■ Data excerpts
■ ■ ■

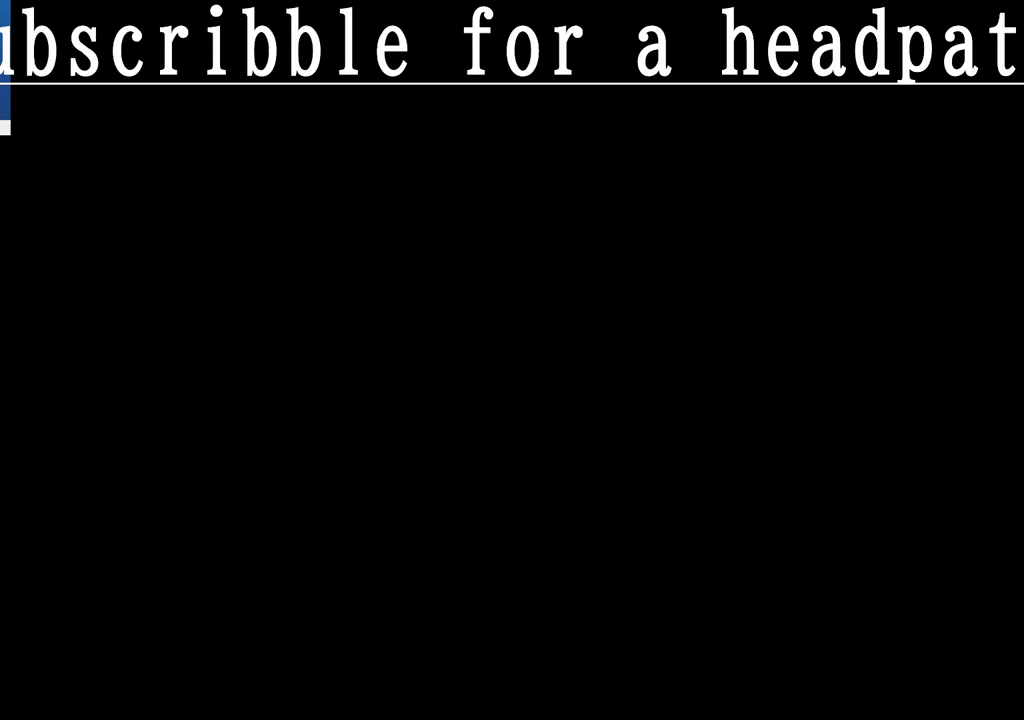
{"buttons": [], "left_stick": "center", "right_stick": "center", "events": []}
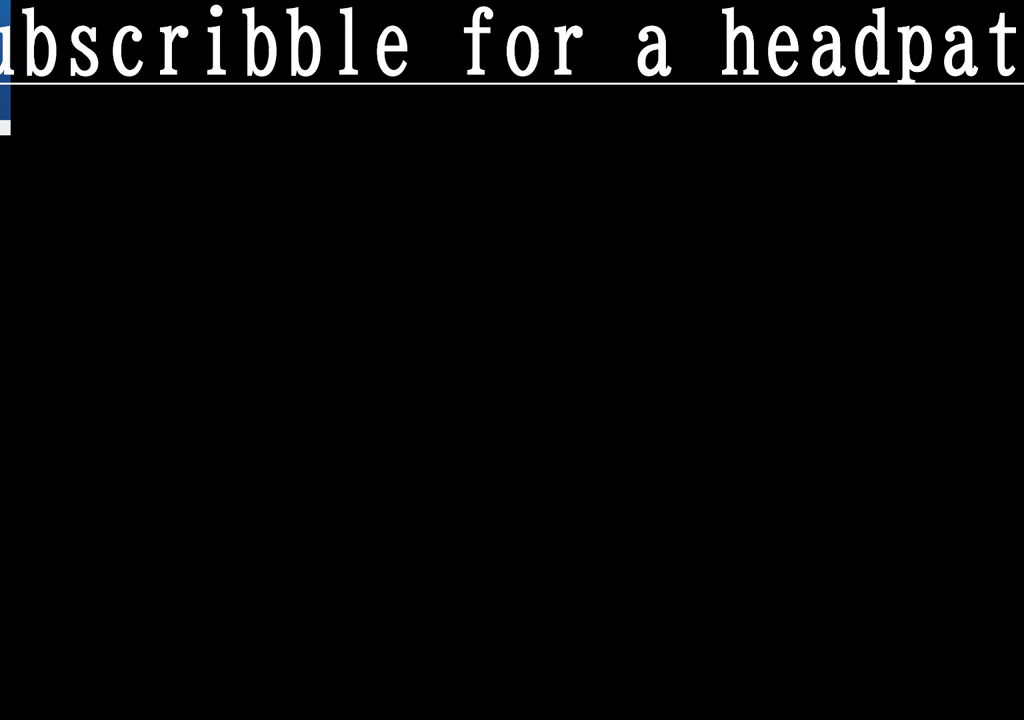
{"buttons": [], "left_stick": "center", "right_stick": "center", "events": []}
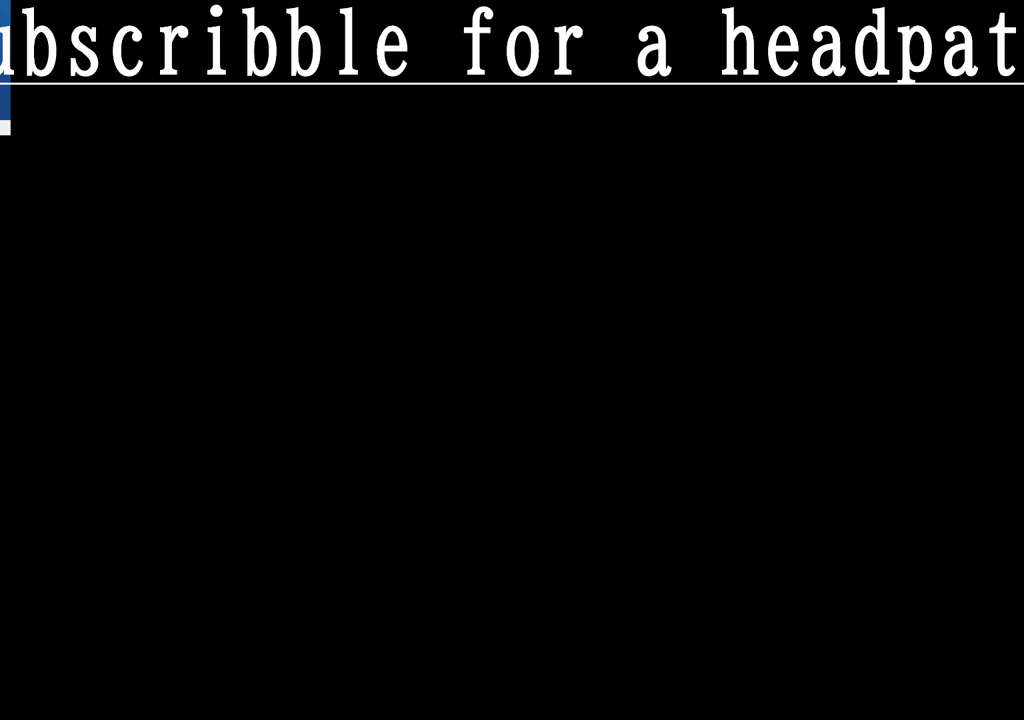
{"buttons": [], "left_stick": "center", "right_stick": "center", "events": []}
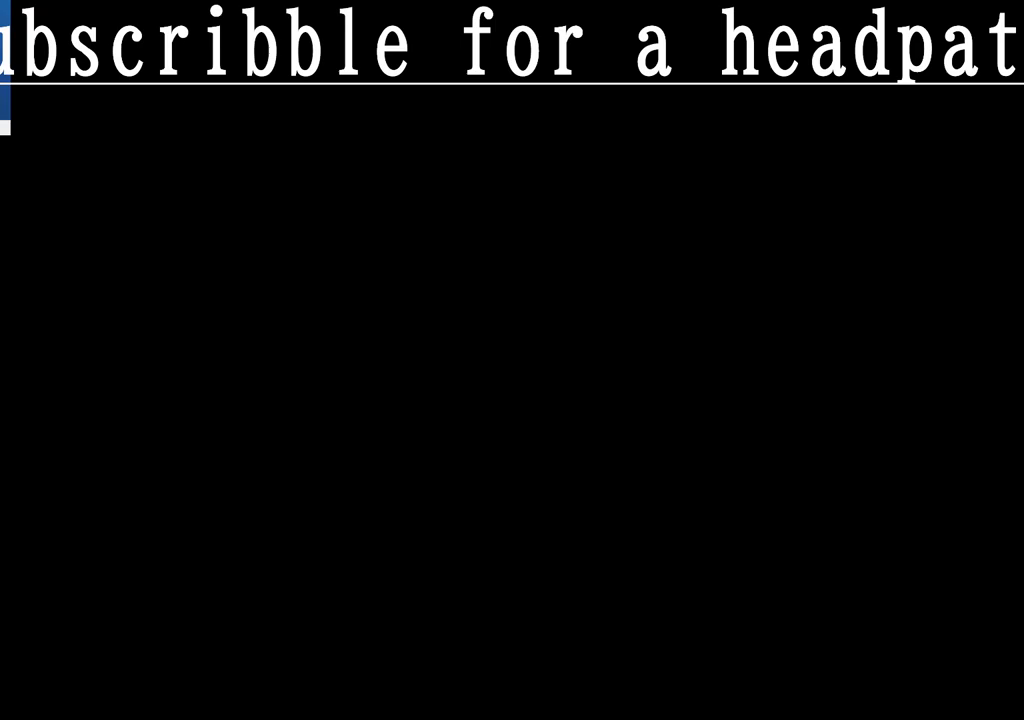
{"buttons": [], "left_stick": "center", "right_stick": "center", "events": []}
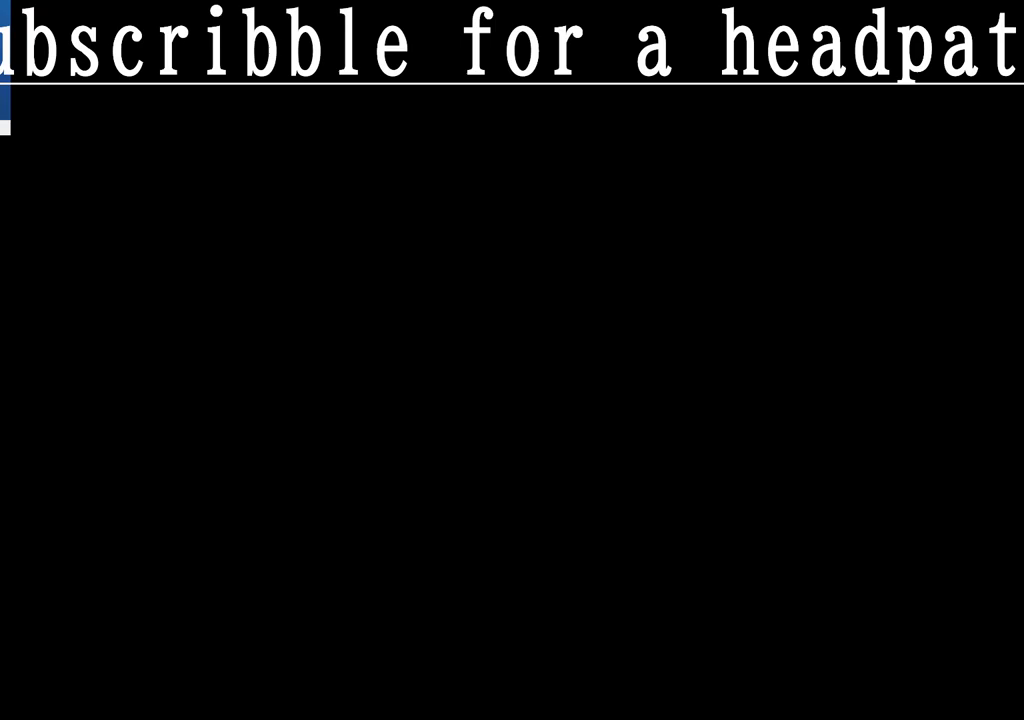
{"buttons": [], "left_stick": "center", "right_stick": "center", "events": []}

■ ■ ■

■ DIRECTIONS FOR THIS TASK
Reproduce every entry word for word, but skip any pictures.

■ SOLUTION TO THIS PROBLEM
{"buttons": [], "left_stick": "center", "right_stick": "center", "events": []}
{"buttons": [], "left_stick": "center", "right_stick": "center", "events": []}
{"buttons": [], "left_stick": "center", "right_stick": "center", "events": []}
{"buttons": [], "left_stick": "center", "right_stick": "center", "events": []}
{"buttons": [], "left_stick": "center", "right_stick": "center", "events": []}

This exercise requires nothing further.